**What you need to do**:
Print each line of the listing below verbatim, from the first line to the last, with no changes.

(Saved entries)
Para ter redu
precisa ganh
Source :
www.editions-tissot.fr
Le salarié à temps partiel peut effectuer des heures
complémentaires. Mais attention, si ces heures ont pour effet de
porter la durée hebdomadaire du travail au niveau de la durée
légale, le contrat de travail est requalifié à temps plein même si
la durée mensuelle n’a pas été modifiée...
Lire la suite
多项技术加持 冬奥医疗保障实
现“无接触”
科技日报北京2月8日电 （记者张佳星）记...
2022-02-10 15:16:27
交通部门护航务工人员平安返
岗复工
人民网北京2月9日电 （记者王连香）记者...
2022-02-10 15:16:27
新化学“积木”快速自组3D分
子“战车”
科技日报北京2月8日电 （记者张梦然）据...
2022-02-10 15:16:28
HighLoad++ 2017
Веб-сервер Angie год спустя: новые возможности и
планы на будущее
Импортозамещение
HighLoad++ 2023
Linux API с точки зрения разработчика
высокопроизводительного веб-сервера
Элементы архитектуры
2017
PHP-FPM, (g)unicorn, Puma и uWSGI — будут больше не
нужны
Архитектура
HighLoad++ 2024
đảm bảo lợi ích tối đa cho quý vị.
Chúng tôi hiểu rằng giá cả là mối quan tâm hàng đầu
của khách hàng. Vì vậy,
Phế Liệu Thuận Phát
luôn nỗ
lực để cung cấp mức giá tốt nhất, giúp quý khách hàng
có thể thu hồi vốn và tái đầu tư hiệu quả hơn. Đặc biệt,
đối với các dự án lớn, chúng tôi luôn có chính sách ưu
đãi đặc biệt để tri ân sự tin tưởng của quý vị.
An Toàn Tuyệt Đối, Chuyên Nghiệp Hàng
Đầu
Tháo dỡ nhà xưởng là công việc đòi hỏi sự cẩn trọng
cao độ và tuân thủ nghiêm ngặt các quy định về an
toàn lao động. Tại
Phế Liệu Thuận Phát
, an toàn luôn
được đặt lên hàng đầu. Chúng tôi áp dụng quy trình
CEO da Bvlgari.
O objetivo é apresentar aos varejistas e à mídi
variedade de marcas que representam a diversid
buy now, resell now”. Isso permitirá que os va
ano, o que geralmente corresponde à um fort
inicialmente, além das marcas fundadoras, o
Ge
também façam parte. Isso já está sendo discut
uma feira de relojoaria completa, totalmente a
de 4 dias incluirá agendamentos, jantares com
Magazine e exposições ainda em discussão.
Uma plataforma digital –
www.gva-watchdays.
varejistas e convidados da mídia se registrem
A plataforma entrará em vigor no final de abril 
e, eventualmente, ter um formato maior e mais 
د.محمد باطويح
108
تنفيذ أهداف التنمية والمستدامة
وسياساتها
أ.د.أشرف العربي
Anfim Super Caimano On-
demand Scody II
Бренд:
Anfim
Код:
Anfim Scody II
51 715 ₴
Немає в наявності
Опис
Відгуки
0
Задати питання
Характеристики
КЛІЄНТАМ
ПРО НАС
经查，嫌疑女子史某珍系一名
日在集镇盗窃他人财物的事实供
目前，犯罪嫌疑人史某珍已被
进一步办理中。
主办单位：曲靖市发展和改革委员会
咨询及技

**Result**:
Para ter redu
precisa ganh
Source :
www.editions-tissot.fr
Le salarié à temps partiel peut effectuer des heures
complémentaires. Mais attention, si ces heures ont pour effet de
porter la durée hebdomadaire du travail au niveau de la durée
légale, le contrat de travail est requalifié à temps plein même si
la durée mensuelle n’a pas été modifiée...
Lire la suite
多项技术加持 冬奥医疗保障实
现“无接触”
科技日报北京2月8日电 （记者张佳星）记...
2022-02-10 15:16:27
交通部门护航务工人员平安返
岗复工
人民网北京2月9日电 （记者王连香）记者...
2022-02-10 15:16:27
新化学“积木”快速自组3D分
子“战车”
科技日报北京2月8日电 （记者张梦然）据...
2022-02-10 15:16:28
HighLoad++ 2017
Веб-сервер Angie год спустя: новые возможности и
планы на будущее
Импортозамещение
HighLoad++ 2023
Linux API с точки зрения разработчика
высокопроизводительного веб-сервера
Элементы архитектуры
2017
PHP-FPM, (g)unicorn, Puma и uWSGI — будут больше не
нужны
Архитектура
HighLoad++ 2024
đảm bảo lợi ích tối đa cho quý vị.
Chúng tôi hiểu rằng giá cả là mối quan tâm hàng đầu
của khách hàng. Vì vậy,
Phế Liệu Thuận Phát
luôn nỗ
lực để cung cấp mức giá tốt nhất, giúp quý khách hàng
có thể thu hồi vốn và tái đầu tư hiệu quả hơn. Đặc biệt,
đối với các dự án lớn, chúng tôi luôn có chính sách ưu
đãi đặc biệt để tri ân sự tin tưởng của quý vị.
An Toàn Tuyệt Đối, Chuyên Nghiệp Hàng
Đầu
Tháo dỡ nhà xưởng là công việc đòi hỏi sự cẩn trọng
cao độ và tuân thủ nghiêm ngặt các quy định về an
toàn lao động. Tại
Phế Liệu Thuận Phát
, an toàn luôn
được đặt lên hàng đầu. Chúng tôi áp dụng quy trình
CEO da Bvlgari.
O objetivo é apresentar aos varejistas e à mídi
variedade de marcas que representam a diversid
buy now, resell now”. Isso permitirá que os va
ano, o que geralmente corresponde à um fort
inicialmente, além das marcas fundadoras, o
Ge
também façam parte. Isso já está sendo discut
uma feira de relojoaria completa, totalmente a
de 4 dias incluirá agendamentos, jantares com
Magazine e exposições ainda em discussão.
Uma plataforma digital –
www.gva-watchdays.
varejistas e convidados da mídia se registrem
A plataforma entrará em vigor no final de abril 
e, eventualmente, ter um formato maior e mais 
د.محمد باطويح
108
تنفيذ أهداف التنمية والمستدامة
وسياساتها
أ.د.أشرف العربي
Anfim Super Caimano On-
demand Scody II
Бренд:
Anfim
Код:
Anfim Scody II
51 715 ₴
Немає в наявності
Опис
Відгуки
0
Задати питання
Характеристики
КЛІЄНТАМ
ПРО НАС
经查，嫌疑女子史某珍系一名
日在集镇盗窃他人财物的事实供
目前，犯罪嫌疑人史某珍已被
进一步办理中。
主办单位：曲靖市发展和改革委员会
咨询及技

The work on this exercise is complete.